The create_testset function creates test datasets either for benchmarking or curve evaluation.

create_testset(test_type, set_names = NULL)

Arguments

test_type

A single string to specify the type of dataset generated by this function.

"bench"

Create test datasets for benchmarking

"curve"

Create test datasets for curve evaluation

set_names

A character vector to specify the names of test datasets.

  1. For benchmarking (test_type = "bench")

    This function uses a naming convention for randomly generated data for benchmarking. The format is a prefix ('i' or 'b') followed by the number of dataset. The prefix 'i' indicates a balanced dataset, whereas 'b' indicates an imbalanced dataset. The number can be used with a suffix 'k' or 'm', indicating respectively 1000 or 1 million.

    Below are some examples.

    "b100"

    A balanced data set with 50 positives and 50 negatives.

    "b10k"

    A balanced data set with 5000 positives and 5000 negatives.

    "b1m"

    A balanced data set with 500,000 positives and 500,000 negatives.

    "i100"

    An imbalanced data set with 25 positives and 75 negatives.

    The function returns a list of TestDataB objects.

  2. For curve evaluation (test_type = "curve")

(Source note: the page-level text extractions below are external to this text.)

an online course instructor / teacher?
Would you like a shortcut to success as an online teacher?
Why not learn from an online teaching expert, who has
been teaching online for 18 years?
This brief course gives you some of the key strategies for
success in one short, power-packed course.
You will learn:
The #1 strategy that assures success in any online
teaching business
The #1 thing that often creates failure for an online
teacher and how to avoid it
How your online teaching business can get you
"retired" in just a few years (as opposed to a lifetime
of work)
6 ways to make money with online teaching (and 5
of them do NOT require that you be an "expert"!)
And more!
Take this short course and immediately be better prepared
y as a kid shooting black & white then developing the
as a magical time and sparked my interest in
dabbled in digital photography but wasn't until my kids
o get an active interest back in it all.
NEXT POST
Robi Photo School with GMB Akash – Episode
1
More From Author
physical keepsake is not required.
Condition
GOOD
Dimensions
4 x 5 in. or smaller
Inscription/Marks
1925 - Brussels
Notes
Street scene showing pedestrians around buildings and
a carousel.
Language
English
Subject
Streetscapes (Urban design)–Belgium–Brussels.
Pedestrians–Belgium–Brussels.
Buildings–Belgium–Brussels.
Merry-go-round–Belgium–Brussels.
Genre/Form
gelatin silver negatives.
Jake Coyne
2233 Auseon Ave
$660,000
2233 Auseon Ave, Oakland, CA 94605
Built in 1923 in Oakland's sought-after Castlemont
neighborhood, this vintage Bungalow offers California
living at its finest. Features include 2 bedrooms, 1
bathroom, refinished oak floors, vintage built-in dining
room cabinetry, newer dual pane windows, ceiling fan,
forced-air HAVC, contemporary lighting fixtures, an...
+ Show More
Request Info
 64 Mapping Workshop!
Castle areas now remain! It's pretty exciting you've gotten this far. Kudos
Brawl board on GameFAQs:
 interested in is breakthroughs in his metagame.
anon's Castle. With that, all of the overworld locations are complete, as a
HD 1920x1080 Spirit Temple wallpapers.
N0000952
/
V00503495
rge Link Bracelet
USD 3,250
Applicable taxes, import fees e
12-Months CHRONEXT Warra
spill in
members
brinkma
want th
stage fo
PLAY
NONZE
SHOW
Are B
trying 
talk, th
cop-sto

    The following three predefined datasets can be specified for curve evaluation.

    set nameS3 objectdata source
    c1 or C1TestDataCC1DATA
    c2 or C2TestDataCC2DATA
    c3 or C3TestDataCC3DATA
    c4 or C4TestDataCC4DATA

    The function returns a list of TestDataC objects.

Value

A list of R6 test dataset objects.

See also

run_benchmark and run_evalcurve require the list of the datasets generated by this function. TestDataB for benchmarking test data. TestDataC, C1DATA, C2DATA, C3DATA, and C4DATA for curve evaluation test data. create_usrdata for creating a user-defined test set.

Examples

## Create a balanced data set with 50 positives and 50 negatives
tset1 <- create_testset("bench", "b100")
tset1
#> $b100
#> 
#>     === Test dataset for prcbench functions ===
#> 
#>     Testset name:     b100 
#>     # of positives:   50 
#>     # of negatives:   50 
#>     Scores:           0.01636688 (min) 
#>                       0.365029 (mean) 
#>                       0.9849833 (max) 
#>     Labels:           0 (neg), 1 (pos)
#> 
#> 

## Create an imbalanced data set with 25 positives and 75 negatives
tset2 <- create_testset("bench", "i100")
tset2
#> $i100
#> 
#>     === Test dataset for prcbench functions ===
#> 
#>     Testset name:     i100 
#>     # of positives:   25 
#>     # of negatives:   75 
#>     Scores:           0.002824673 (min) 
#>                       0.2560934 (mean) 
#>                       0.9989533 (max) 
#>     Labels:           0 (neg), 1 (pos)
#> 
#> 

## Create P1 dataset
tset3 <- create_testset("curve", "c1")
tset3
#> $c1
#> 
#>     === Test dataset for prcbench functions ===
#> 
#>     Testset name:     c1 
#>     # of positives:   2 
#>     # of negatives:   2 
#>     Scores:           1 (min) 
#>                       2 (mean) 
#>                       3 (max) 
#>     Labels:           0 (neg), 1 (pos)
#>     Pre-calculated:   Yes
#>     # of base points: 6 
#>     Text position:    (0.85, 0.9)
#>     Text position2:   (0.9, 0.9)
#> 
#> 

## Create P1 dataset
tset4 <- create_testset("curve", c("c1", "c2"))
tset4
#> $c1
#> 
#>     === Test dataset for prcbench functions ===
#> 
#>     Testset name:     c1 
#>     # of positives:   2 
#>     # of negatives:   2 
#>     Scores:           1 (min) 
#>                       2 (mean) 
#>                       3 (max) 
#>     Labels:           0 (neg), 1 (pos)
#>     Pre-calculated:   Yes
#>     # of base points: 6 
#>     Text position:    (0.85, 0.9)
#>     Text position2:   (0.9, 0.9)
#> 
#> 
#> $c2
#> 
#>     === Test dataset for prcbench functions ===
#> 
#>     Testset name:     c2 
#>     # of positives:   2 
#>     # of negatives:   2 
#>     Scores:           1 (min) 
#>                       2.25 (mean) 
#>                       3 (max) 
#>     Labels:           0 (neg), 1 (pos)
#>     Pre-calculated:   Yes
#>     # of base points: 6 
#>     Text position:    (0.2, 0.65)
#>     Text position2:   (0.2, 0.75)
#> 
#>